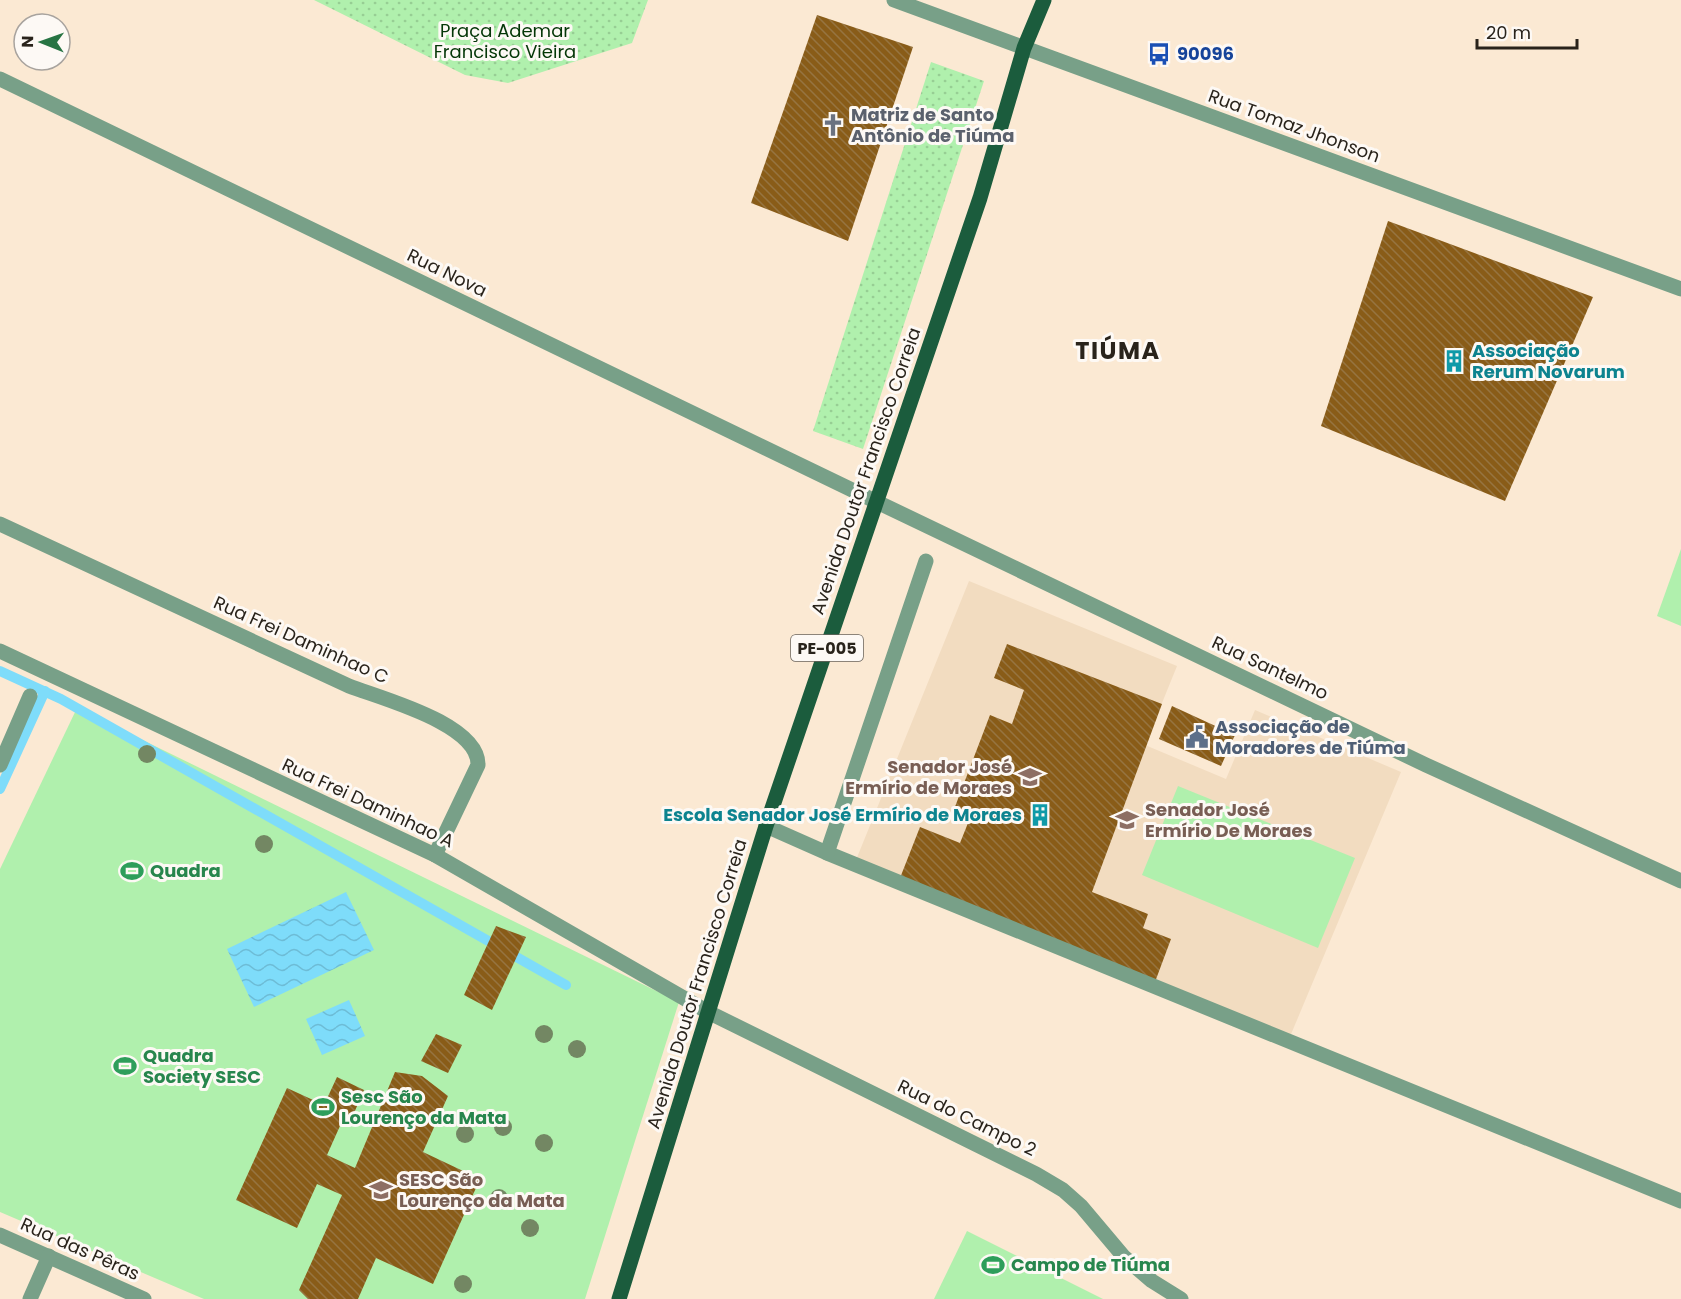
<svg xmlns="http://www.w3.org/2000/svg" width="1681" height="1299" viewBox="0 0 1681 1299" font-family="Poppins,sans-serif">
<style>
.built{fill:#f2dcc0}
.grass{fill:url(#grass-dots)}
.garden{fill:#b0f0ad}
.water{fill:url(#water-waves)}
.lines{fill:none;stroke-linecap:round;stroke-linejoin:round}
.stream{stroke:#7edcfa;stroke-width:10}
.building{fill:url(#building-back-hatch)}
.minor{stroke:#78a088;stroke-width:15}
.primary{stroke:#1b5c3d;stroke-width:15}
.tree{fill:#738763}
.labels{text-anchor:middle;stroke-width:6;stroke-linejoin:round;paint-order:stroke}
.shield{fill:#fdf9f5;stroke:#69635c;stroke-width:1.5}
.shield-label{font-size:16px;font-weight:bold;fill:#29231b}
.park-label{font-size:18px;fill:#043707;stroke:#fdf9f5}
.transit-label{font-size:18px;font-weight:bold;fill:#164399;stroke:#fdf9f5;text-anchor:start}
.worship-label{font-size:18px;font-weight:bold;fill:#5b616d;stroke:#fdf9f5;text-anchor:start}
.street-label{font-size:18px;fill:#29231b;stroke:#fdf9f5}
.culture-label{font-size:18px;font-weight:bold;fill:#0d838f;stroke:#fdf9f5;text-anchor:start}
.service-label{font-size:18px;font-weight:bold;fill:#4e5e75;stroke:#fdf9f5;text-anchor:start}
.education-label{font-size:18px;font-weight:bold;fill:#785e54;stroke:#fdf9f5;text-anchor:start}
.leisure-label{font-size:18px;font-weight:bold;fill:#27864d;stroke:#fdf9f5;text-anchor:start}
.district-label{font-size:24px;font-weight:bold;letter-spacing:1.5px;fill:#29231b;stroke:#fdf9f5}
</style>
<defs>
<pattern id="grass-dots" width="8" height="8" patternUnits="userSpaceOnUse" patternTransform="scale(1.5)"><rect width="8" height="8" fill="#b0f0ad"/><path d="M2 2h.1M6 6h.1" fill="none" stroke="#97ce94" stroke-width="1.8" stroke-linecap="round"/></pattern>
<pattern id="water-waves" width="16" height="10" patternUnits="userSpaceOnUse" patternTransform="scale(1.5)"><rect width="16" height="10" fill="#7edcfa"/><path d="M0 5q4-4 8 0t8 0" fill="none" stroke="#6dbcd6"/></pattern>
<pattern id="building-back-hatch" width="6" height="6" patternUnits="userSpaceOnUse" patternTransform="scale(1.5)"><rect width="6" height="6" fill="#895c18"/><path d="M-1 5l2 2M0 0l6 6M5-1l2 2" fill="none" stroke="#967441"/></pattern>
</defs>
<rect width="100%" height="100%" fill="#fbe9d3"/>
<path class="built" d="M969,581L1177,666L1145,745L1226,779L1255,710L1401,772L1289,1039L856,860Z"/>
<g class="grass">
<path d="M314,0H648L632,43L508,83L465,75Z"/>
<path d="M931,62L984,81L863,449L813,431Z"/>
</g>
<g class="garden">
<path d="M1681,549V626L1657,616Z"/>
<path d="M77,708L679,1002L585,1299H204L0,1212V869Z"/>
<path d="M1178,786L1355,858L1318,948L1142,875Z"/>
<path d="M967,1231L1103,1299H934Z"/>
</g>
<g class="water">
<path d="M346,892L374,950L254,1007L227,949Z"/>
<path d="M349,1000L365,1036L322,1055L306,1019Z"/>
</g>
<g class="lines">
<g class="stream">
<path d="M0,671L61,699L566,985"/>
<path d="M0,789L45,691"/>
</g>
</g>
<g class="building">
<path d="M817,15L913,47L848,241L751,203Z"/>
<path d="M1388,221L1593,297L1505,501L1321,426Z"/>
<path d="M1007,644L1162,704L1092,892L1148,914L1143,928L1171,939L1155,982L900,878L920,827L960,843L970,818L953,812L990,715L1012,724L1024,690L994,678Z"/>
<path d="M1172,706L1235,735L1221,766L1159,739Z"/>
<path d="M496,926L526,937L492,1010L464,995Z"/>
<path d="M436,1034L462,1045L448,1073L421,1061Z"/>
<path d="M395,1072L422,1076L448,1096L423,1152L480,1179L433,1284L376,1258L358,1299H308L299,1290L342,1195L317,1184L297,1228L236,1200L287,1088L324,1105L337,1077L364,1090L351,1120L344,1117L327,1155L355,1168Z"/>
</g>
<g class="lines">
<g class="minor">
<path d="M894,0L1681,289"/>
<path d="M0,79L877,502L1426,765L1681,881"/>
<path d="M0,524L349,686C383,699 479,724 478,765L435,855"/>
<path d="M0,651L435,855L708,1012L1036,1174L1063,1190L1081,1206L1124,1257L1152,1281L1181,1299"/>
<path d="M0,765L30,696"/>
<path d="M766,826L827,853L1681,1201"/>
<path d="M827,853L926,561"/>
<path d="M0,1235L144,1299"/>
<path d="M30,1299L49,1256"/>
</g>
<path class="primary" d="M619,1299L766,826L980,198L1024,48L1044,0"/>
</g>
<g class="tree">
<circle cx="147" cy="754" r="9"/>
<circle cx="264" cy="844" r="9"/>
<circle cx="544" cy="1034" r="9"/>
<circle cx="577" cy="1049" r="9"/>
<circle cx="503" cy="1127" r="9"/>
<circle cx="465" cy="1134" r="9"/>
<circle cx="544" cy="1143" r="9"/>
<circle cx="499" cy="1198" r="9"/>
<circle cx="530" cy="1228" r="9"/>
<circle cx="463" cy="1284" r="9"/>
</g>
<defs>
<g id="bus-bare" transform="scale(1.8)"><path d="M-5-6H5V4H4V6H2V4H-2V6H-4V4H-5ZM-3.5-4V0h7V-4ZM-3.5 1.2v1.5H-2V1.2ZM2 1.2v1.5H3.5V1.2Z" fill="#1a4fb4" stroke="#fdf9f5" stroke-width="2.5" paint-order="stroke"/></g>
<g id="church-bare" transform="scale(1.8)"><path d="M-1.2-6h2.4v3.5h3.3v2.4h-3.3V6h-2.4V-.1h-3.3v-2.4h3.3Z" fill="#6b7280" stroke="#fdf9f5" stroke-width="2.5" paint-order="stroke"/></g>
<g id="building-bare" transform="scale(1.8)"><path d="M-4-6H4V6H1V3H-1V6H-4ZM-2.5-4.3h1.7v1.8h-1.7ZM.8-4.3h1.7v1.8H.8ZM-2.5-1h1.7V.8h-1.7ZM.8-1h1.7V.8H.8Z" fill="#0f9aa8" stroke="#fdf9f5" stroke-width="2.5" paint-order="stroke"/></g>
<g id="civic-bare" transform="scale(1.8)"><path d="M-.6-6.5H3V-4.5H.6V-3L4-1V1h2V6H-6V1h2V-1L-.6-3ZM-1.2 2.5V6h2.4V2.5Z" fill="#5c6f8a" stroke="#fdf9f5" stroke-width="2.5" paint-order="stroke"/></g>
<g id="school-bare" transform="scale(1.8)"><path d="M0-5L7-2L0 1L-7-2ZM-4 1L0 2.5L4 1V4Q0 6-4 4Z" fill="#8d6e63" stroke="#fdf9f5" stroke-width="2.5" paint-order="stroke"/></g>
<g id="stadium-bare" transform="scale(1.8)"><path d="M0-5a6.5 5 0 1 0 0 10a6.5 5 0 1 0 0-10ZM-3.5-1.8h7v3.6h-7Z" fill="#2e9e5b" stroke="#fdf9f5" stroke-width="2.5" paint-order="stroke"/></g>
</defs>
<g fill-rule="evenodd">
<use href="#bus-bare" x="1159" y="54"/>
<use href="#church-bare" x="833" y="125"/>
<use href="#building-bare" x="1454" y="361"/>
<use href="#civic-bare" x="1197" y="737"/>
<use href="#school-bare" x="1030" y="777"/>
<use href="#building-bare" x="1040" y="815"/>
<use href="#school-bare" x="1127" y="820"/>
<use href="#stadium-bare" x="132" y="871"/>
<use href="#stadium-bare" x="125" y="1066"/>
<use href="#stadium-bare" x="323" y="1107"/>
<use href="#school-bare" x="381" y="1190"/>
<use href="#stadium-bare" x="993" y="1265"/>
</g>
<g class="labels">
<rect class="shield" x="791" y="635" width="72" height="26" rx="4.5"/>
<g class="shield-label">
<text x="827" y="654">PE-005</text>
</g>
<g class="park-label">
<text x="505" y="37">Praça Ademar<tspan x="505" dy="21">Francisco Vieira</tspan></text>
</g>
<g class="transit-label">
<text x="1177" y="60">90096</text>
</g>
<g class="worship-label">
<text x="851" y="121">Matriz de Santo<tspan x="851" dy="21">Antônio de Tiúma</tspan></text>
</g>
<g class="street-label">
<text transform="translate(1294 126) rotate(20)" y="6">Rua Tomaz Jhonson</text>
<text transform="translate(447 273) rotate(26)" y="6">Rua Nova</text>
<text transform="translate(866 471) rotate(-71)" y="6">Avenida Doutor Francisco Correia</text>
<text transform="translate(301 640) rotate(24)" y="6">Rua Frei Daminhao C</text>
<text transform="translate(1270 668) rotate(25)" y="6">Rua Santelmo</text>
<text transform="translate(368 803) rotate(25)" y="6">Rua Frei Daminhao A</text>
<text transform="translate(697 984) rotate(-73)" y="6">Avenida Doutor Francisco Correia</text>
<text transform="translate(967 1118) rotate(26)" y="6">Rua do Campo 2</text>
<text transform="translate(80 1249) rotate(24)" y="6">Rua das Pêras</text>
</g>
<g class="culture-label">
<text x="1472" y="357">Associação<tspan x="1472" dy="21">Rerum Novarum</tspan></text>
<text x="1022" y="821" text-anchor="end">Escola Senador José Ermírio de Moraes</text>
</g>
<g class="service-label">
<text x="1215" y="733">Associação de<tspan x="1215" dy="21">Moradores de Tiúma</tspan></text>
</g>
<g class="education-label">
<text x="1012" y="773" text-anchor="end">Senador José<tspan x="1012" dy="21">Ermírio de Moraes</tspan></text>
<text x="1145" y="816">Senador José<tspan x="1145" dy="21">Ermírio De Moraes</tspan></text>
<text x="399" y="1186">SESC São<tspan x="399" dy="21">Lourenço da Mata</tspan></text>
</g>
<g class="leisure-label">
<text x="150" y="877">Quadra</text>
<text x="143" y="1062">Quadra<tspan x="143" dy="21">Society SESC</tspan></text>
<text x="341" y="1103">Sesc São<tspan x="341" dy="21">Lourenço da Mata</tspan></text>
<text x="1011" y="1271">Campo de Tiúma</text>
</g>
<g class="district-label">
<text x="1118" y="359">TIÚMA</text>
</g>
</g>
<g transform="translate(42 42) rotate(271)"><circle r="28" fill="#fdf9f5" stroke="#a8a39e" stroke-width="1.5"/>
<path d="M0-4.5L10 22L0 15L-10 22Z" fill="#277443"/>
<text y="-9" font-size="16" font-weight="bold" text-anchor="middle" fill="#29231b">N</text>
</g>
<path d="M1477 39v9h100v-9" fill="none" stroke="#29231b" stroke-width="3"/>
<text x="1486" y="39" font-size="18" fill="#29231b" stroke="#fdf9f5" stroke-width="4.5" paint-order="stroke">20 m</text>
</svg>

Problem details = Lines of the listing above that include the string "labels" should each be copied.

Response =
.labels{text-anchor:middle;stroke-width:6;stroke-linejoin:round;paint-order:stroke}
<g class="labels">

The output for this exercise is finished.